Joe Morris picks up his electric guitar for this multifaceted progressive-jazz endeavor, while switch-hitting as a bassist in recent years. He gained prominence via his fluid and boundlessly creative guitar work, spanning the 1980s and beyond. Here, he leads a quartet through bop and free-bop amid shades of modern mainstream and the avant-garde. He doesn’t limit the musical perimeters but somewhat triumphantly projects an intricate web of propositions via a highly-listenable engagement, teaming with curves, dips and airy undertones. Morris instills a stylistic merger of numerous persuasions on this superb 2009 session, which marks the quartet’s second recording.
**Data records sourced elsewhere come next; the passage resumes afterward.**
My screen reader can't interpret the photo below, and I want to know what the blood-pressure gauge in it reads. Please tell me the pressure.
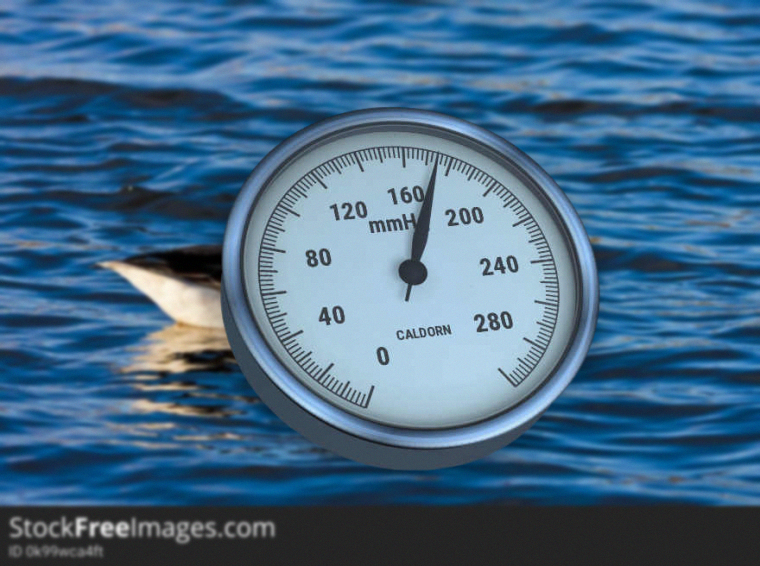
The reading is 174 mmHg
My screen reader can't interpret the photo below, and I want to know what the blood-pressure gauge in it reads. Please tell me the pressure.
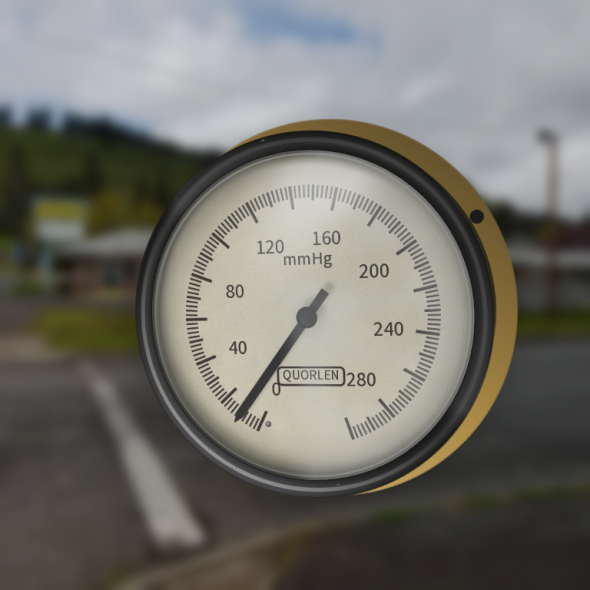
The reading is 10 mmHg
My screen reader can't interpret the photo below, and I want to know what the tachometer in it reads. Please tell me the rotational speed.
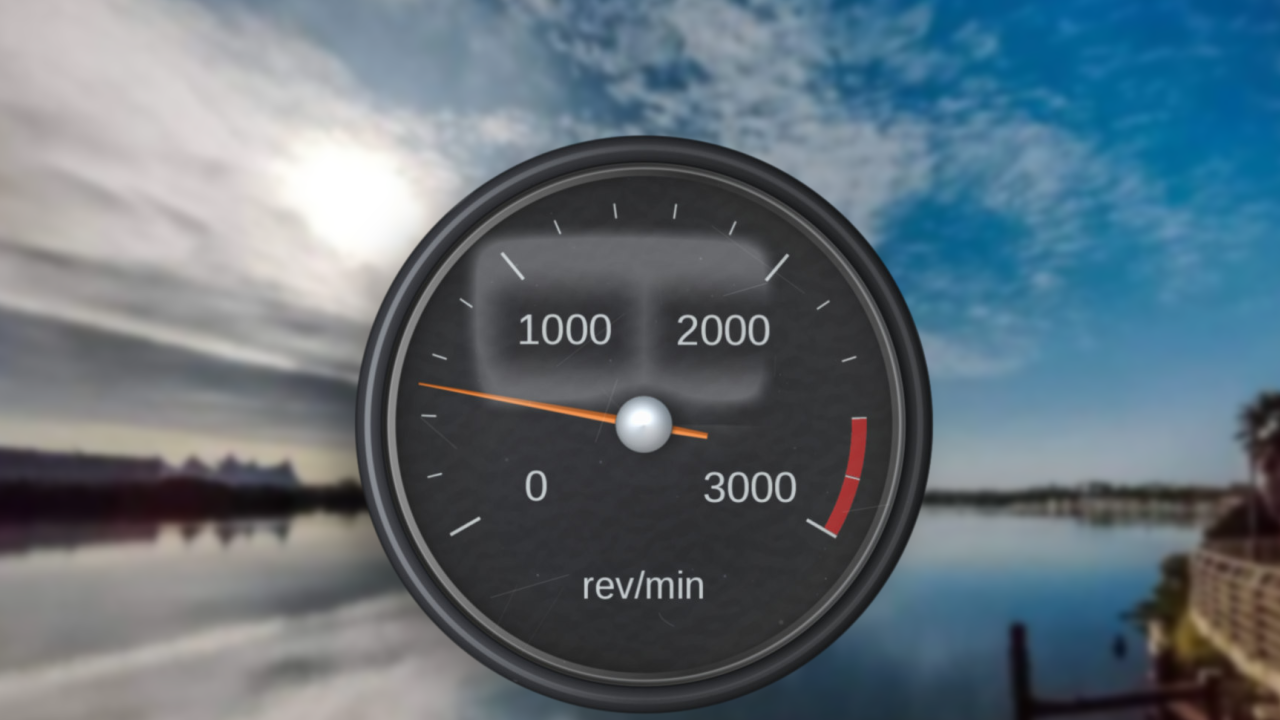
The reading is 500 rpm
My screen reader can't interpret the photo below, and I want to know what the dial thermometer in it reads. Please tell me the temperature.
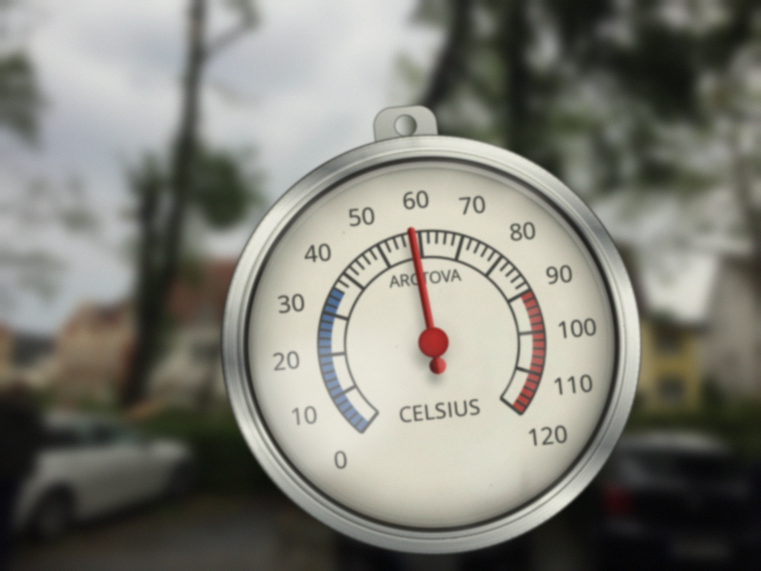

Morris notes that the album title correlates his propensity.... "to have a simple instant of realization, a second reflection about our lives standing on this planet." These words should serve most of us rather well, and the upbeat vibe transforms into the program via the power of music and the forward-moving impetus enacted by the quartet. Loaded with gusto and dynamics, the musicians use space as a vantage point, to coincide with their animated and edgy soloing jaunts. They expand themes, but it’s not solely embedded by a free-form group-centric gait, as many of these works contain memorable hooks and a democratic methodology.
Featuring a set of works based on the musicians stewing interplay and zestful interactions, there are no train wrecks, or modes of rambling expressionism It’s cohesive yet at times, asymmetrical in scope. Morris and his band-mates often work within mid-tempo bop metrics, but lower the temperature on the solemn and inquisitive piece "Observer," where drummer Luther Gray’s tom rolls offers a gently rolling undercurrent. Although, Morris and alto saxophonist Jim Hobbs open it up with contrapuntal and contrasting solos. Then on "Ashes," the quartet pronounces angst partly due to Hobb’s gruff lines. On Today On Earth, the quartet reverses the darkness and foreboding gestures of anything that intimates negativity, while cascading a radiantly prismatic air of musicality throughout the largely cunning string of events.